Your instructions: Render the entries as a numbered list, from their first line down to and including the line that contains "则，我们请您在申请任何联想岗位或加入联想人才社区". Leave out any blank lines.
++++++++
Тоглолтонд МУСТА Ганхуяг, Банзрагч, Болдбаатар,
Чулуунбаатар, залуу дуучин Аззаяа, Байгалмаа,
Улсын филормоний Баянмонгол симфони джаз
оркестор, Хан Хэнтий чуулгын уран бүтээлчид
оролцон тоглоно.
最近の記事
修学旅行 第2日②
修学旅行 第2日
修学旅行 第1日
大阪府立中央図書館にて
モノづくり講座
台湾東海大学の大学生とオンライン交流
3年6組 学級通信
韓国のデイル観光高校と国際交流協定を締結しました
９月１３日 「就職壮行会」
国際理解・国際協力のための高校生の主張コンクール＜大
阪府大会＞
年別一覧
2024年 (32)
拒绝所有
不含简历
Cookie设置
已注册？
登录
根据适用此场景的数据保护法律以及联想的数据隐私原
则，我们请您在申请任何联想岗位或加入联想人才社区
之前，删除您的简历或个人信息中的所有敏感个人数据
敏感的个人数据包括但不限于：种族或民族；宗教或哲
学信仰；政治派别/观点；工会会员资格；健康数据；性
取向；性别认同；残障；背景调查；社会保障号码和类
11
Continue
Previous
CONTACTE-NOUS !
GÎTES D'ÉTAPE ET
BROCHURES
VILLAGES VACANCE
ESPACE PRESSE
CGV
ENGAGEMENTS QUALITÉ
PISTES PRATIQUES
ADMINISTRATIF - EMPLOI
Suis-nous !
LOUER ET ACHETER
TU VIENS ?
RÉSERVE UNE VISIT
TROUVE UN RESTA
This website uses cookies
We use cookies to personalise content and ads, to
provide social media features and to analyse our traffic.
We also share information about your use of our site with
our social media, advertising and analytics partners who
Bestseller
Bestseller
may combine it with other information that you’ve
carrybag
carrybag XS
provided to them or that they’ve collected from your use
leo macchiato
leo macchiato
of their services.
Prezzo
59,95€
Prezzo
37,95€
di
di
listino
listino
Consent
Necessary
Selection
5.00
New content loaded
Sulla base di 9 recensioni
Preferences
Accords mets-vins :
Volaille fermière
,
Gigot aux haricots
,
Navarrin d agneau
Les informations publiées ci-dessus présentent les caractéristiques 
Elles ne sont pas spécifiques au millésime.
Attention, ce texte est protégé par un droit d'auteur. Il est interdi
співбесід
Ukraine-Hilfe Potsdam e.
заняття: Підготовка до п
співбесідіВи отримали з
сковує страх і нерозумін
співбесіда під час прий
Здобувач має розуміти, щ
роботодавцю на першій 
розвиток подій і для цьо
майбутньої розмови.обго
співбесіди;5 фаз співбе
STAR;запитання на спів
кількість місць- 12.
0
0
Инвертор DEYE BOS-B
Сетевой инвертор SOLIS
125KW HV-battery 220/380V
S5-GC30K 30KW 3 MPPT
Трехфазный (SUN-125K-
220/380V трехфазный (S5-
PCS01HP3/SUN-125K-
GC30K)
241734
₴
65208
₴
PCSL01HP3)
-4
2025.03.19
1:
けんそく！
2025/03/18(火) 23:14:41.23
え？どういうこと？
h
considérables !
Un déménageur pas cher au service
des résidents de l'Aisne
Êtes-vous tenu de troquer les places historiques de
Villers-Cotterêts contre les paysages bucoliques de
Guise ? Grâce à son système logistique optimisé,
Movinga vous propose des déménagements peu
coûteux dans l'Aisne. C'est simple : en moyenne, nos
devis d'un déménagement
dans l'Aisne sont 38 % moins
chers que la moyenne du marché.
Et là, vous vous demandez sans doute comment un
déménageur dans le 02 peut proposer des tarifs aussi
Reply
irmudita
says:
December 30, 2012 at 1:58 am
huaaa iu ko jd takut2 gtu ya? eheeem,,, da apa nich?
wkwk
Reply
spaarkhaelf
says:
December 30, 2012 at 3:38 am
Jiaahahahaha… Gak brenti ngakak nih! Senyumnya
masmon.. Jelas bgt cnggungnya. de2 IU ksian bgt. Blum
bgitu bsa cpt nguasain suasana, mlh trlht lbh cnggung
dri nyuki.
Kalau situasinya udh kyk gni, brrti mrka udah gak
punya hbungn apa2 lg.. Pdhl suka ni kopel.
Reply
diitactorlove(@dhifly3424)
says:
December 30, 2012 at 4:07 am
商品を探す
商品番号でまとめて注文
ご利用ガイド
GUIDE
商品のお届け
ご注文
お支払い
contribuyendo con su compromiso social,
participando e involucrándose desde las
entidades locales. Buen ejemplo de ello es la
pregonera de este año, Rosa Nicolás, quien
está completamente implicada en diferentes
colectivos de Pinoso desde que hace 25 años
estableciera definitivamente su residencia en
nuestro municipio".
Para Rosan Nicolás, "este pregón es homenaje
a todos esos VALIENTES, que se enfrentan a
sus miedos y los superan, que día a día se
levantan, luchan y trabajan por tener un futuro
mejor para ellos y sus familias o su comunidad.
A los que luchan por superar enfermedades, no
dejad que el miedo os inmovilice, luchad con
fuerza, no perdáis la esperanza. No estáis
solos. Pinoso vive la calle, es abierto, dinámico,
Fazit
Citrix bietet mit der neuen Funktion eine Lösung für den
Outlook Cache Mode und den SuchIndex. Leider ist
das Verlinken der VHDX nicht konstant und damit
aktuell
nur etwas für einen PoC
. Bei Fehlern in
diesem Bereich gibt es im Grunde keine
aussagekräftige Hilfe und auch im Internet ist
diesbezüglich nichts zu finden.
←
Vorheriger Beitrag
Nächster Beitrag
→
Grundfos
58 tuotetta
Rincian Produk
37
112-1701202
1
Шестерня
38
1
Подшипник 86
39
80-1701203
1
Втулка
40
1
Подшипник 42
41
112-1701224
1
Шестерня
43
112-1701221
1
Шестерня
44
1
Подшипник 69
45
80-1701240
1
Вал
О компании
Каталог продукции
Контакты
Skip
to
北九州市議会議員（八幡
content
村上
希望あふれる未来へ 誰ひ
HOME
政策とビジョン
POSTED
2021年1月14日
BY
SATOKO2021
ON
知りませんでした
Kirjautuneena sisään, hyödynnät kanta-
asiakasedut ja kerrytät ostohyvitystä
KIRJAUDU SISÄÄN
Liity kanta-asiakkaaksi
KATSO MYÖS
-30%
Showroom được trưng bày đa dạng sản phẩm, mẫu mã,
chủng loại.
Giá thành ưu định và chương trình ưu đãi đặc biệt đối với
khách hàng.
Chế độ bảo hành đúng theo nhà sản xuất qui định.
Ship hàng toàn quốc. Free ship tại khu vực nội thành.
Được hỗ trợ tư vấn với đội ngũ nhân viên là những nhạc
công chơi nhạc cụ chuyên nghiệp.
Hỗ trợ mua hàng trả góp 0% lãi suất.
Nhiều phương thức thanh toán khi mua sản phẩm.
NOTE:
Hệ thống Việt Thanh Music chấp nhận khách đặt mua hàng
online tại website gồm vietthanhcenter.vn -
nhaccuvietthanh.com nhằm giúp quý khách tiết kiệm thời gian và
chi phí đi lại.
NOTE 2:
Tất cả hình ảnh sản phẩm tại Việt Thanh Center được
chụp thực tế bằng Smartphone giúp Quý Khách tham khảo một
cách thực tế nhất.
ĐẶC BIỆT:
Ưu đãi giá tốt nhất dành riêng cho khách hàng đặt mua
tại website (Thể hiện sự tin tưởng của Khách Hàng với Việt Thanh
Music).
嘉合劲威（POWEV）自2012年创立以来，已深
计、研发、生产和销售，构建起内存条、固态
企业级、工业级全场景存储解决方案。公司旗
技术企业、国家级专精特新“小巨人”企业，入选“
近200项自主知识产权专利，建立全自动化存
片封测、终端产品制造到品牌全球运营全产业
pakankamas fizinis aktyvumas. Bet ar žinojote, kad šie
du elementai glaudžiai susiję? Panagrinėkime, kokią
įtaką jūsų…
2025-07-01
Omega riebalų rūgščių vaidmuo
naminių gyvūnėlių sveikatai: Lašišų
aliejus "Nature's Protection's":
++++++++
Response to the exercise:
1. Тоглолтонд МУСТА Ганхуяг, Банзрагч, Болдбаатар,
2. Чулуунбаатар, залуу дуучин Аззаяа, Байгалмаа,
3. Улсын филормоний Баянмонгол симфони джаз
4. оркестор, Хан Хэнтий чуулгын уран бүтээлчид
5. оролцон тоглоно.
6. 最近の記事
7. 修学旅行 第2日②
8. 修学旅行 第2日
9. 修学旅行 第1日
10. 大阪府立中央図書館にて
11. モノづくり講座
12. 台湾東海大学の大学生とオンライン交流
13. 3年6組 学級通信
14. 韓国のデイル観光高校と国際交流協定を締結しました
15. ９月１３日 「就職壮行会」
16. 国際理解・国際協力のための高校生の主張コンクール＜大
17. 阪府大会＞
18. 年別一覧
19. 2024年 (32)
20. 拒绝所有
21. 不含简历
22. Cookie设置
23. 已注册？
24. 登录
25. 根据适用此场景的数据保护法律以及联想的数据隐私原
26. 则，我们请您在申请任何联想岗位或加入联想人才社区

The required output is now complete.